◆ 作業指示 A
以下のグランド用混合土に関する本文をもとに、次の各問いに答えてください。
(i) 黒土性表土6に対する砂の割合はいくらですか。
(ii) 使用する川砂の粒の大きさはどの範囲ですか。
(iii) 従来、野球場の内野部分のグランド用混合土にはどのような土が使用されていましたか。
◆ 作業指示 B
以下の記録から、「Follow every image」を含む行を起点とし、記録の最終行までを一字一句変えずに引用してください。画像は回答に含めないでください。

***** 本文 *****

説明

グランド用混合土及びグランド用混合土の作成方法

【課題】野球場での使用に適した性質を有するグランド用混合土を得る。
【解決手段】黒土性表土と砂を混合してグランド用混合土を作成する方法において、前記黒土性表土と砂の割合を黒土性表土6に対して砂3.8〜4.2とし、前記砂は、2.0〜3.0mmの粗目の川砂から成り、前記黒土性表土と川砂との混合は、平坦地面に黒土性表土を6cmの高さになるよう均し黒土性表土層2を作成し、黒土性表土層2上に川砂を3.8〜4.2cmの高さになるように均した砂層3を作成した後、前記砂層3上を深耕ロータリ11が移動することで、耕うん爪13の回転で攪拌し、保水性の確保と風に舞いにくい性質を有するグランド用混合土を得る。

【発明の詳細な説明】
【技術分野】
【0001】
本発明は、野球場等のグランドに適したグランド用混合土を作成する方法に関し、特に、黒土性表土と砂とを混合させて混合土を作成する場合に、埃になりにくく排水性が高い等、良質な性質を有するグランド用混合土を得ることができるグランド用混合土の作成方法に関する。
【背景技術】
【0002】
従来、野球場の内野部分に使用されるグランド用混合土には赤土性表土や火山灰性土が使用されていた。しかし、埃がたつ、水の浸透性が悪い、土が硬くなるなどの問題があり、野球場の内野部分の使用に適したグランド混合土の開発が望まれていた。
【0003】
そこで、特許文献1に示されるように、土砂投入ホッパや土砂粉砕装置などから構成される混合土の製造装置を用いることで、黒度性表土、赤土性表土、火山灰性土、粘土性土、砂を混合した原料土を処理してグランド用混合土を得る方法が提案されている。

***** 記録データ *****

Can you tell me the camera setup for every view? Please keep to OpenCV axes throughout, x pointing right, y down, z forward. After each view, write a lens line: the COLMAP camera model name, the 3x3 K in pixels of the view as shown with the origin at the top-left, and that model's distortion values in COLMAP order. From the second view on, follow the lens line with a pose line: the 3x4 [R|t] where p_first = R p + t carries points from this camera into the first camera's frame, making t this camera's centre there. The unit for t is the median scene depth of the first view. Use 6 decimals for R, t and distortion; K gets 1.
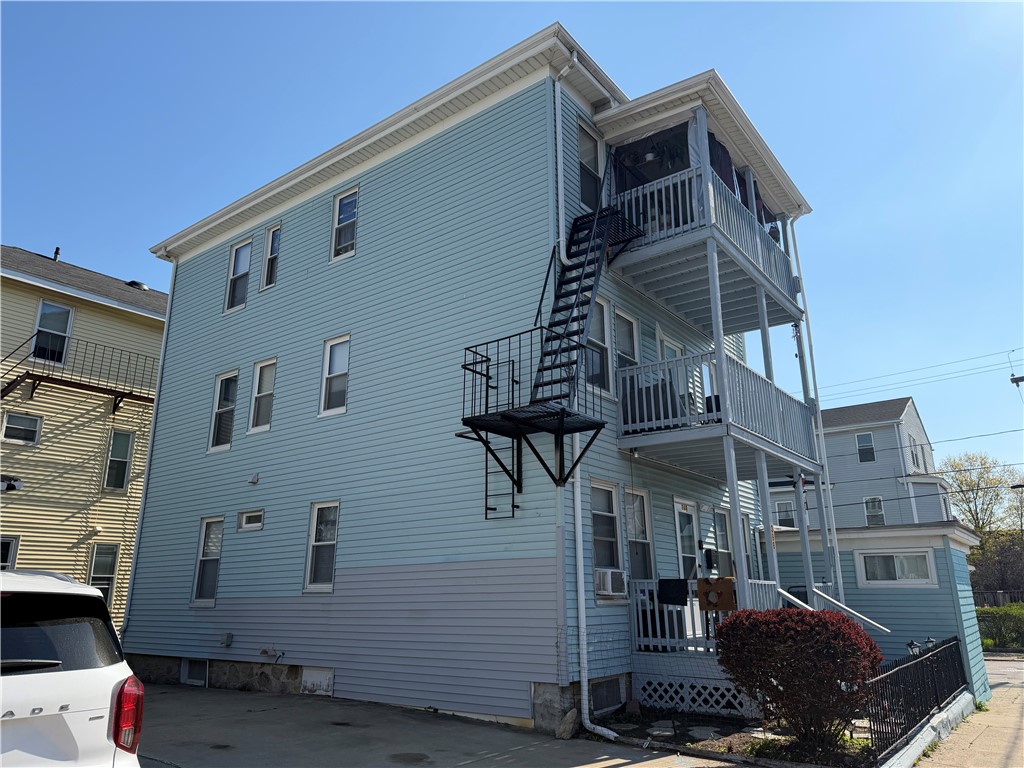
lens RADIAL K [[726.0, 0, 517.0], [0, 726.0, 384.1], [0, 0, 1]] dist [0.002097, -0.011039]
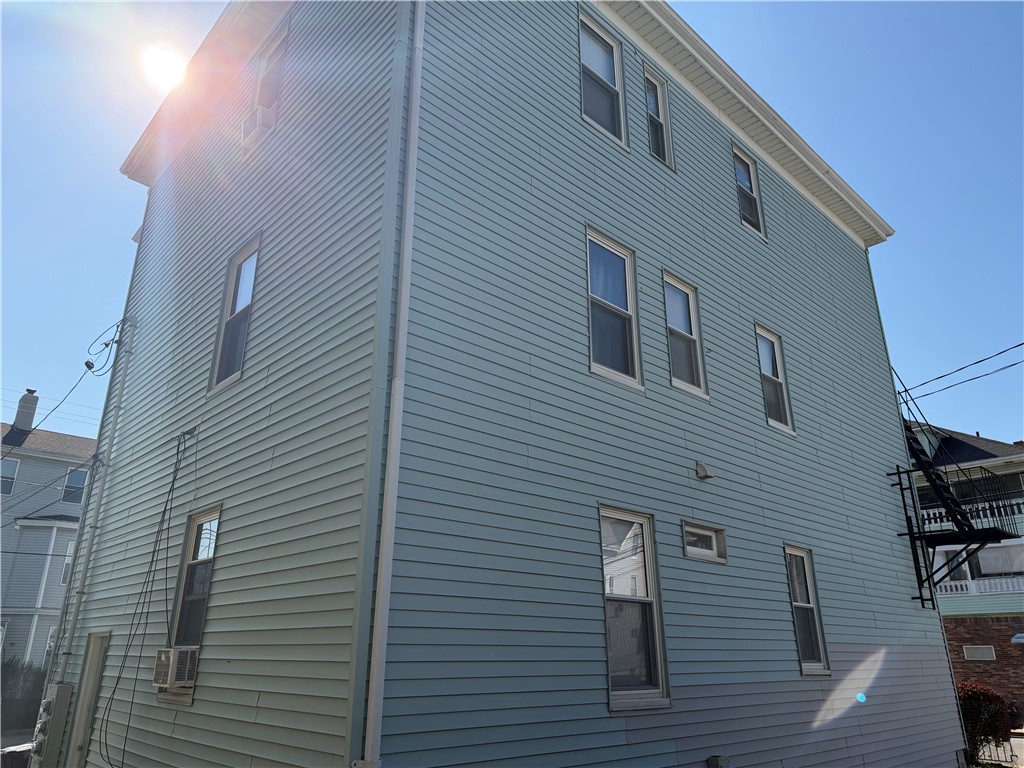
lens RADIAL K [[726.0, 0, 512.6], [0, 726.0, 384.1], [0, 0, 1]] dist [0.002097, -0.011039]
pose [[0.176918, 0.346528, 0.921205, -0.833633], [-0.282148, 0.914543, -0.289835, 0.244930], [-0.942917, -0.208639, 0.259571, 0.887864]]
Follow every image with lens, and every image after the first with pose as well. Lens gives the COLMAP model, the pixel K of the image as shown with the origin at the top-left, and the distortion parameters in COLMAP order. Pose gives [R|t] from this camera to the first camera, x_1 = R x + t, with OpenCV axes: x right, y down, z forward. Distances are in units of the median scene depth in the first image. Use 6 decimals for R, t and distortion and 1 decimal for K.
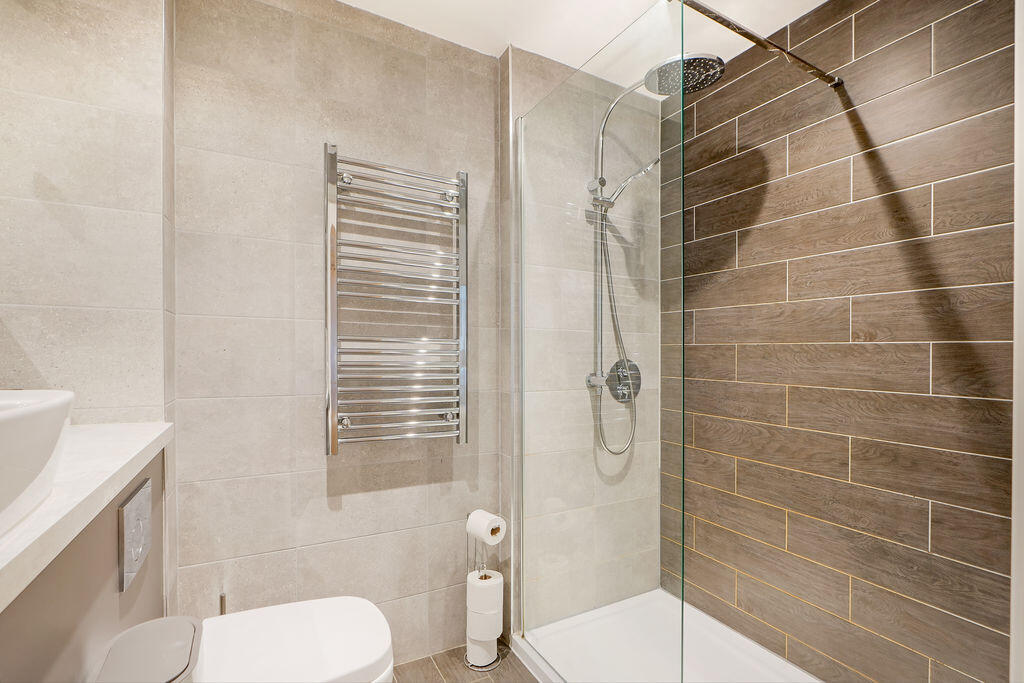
lens RADIAL K [[474.2, 0, 513.7], [0, 474.2, 356.8], [0, 0, 1]] dist [-0.002304, 0.000438]
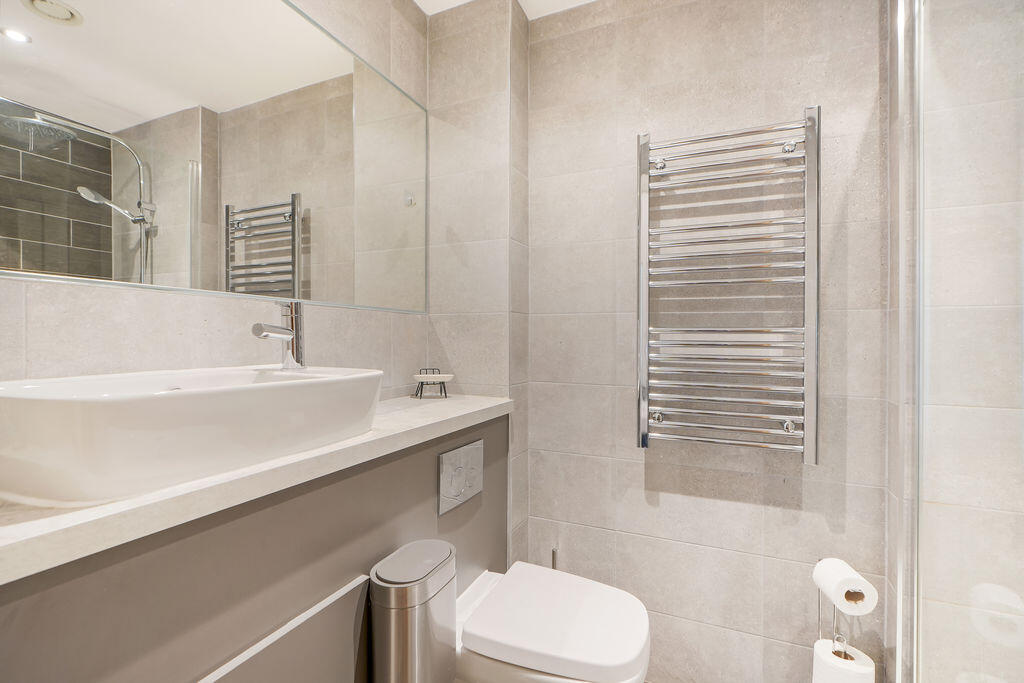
lens RADIAL K [[487.4, 0, 509.0], [0, 487.4, 347.7], [0, 0, 1]] dist [0.003726, 0.000232]
pose [[0.598229, 0.004094, -0.801315, 0.231414], [-0.005405, 0.999985, 0.001074, -0.001888], [0.801307, 0.003688, 0.598242, 0.143548]]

*****

◆ 作業結果 A
(i) 砂3.8〜4.2です。
(ii) 2.0〜3.0mmの粗目です。
(iii) 赤土性表土や火山灰性土です。

◆ 作業結果 B
Follow every image with lens, and every image after the first with pose as well. Lens gives the COLMAP model, the pixel K of the image as shown with the origin at the top-left, and the distortion parameters in COLMAP order. Pose gives [R|t] from this camera to the first camera, x_1 = R x + t, with OpenCV axes: x right, y down, z forward. Distances are in units of the median scene depth in the first image. Use 6 decimals for R, t and distortion and 1 decimal for K.
lens RADIAL K [[474.2, 0, 513.7], [0, 474.2, 356.8], [0, 0, 1]] dist [-0.002304, 0.000438]
lens RADIAL K [[487.4, 0, 509.0], [0, 487.4, 347.7], [0, 0, 1]] dist [0.003726, 0.000232]
pose [[0.598229, 0.004094, -0.801315, 0.231414], [-0.005405, 0.999985, 0.001074, -0.001888], [0.801307, 0.003688, 0.598242, 0.143548]]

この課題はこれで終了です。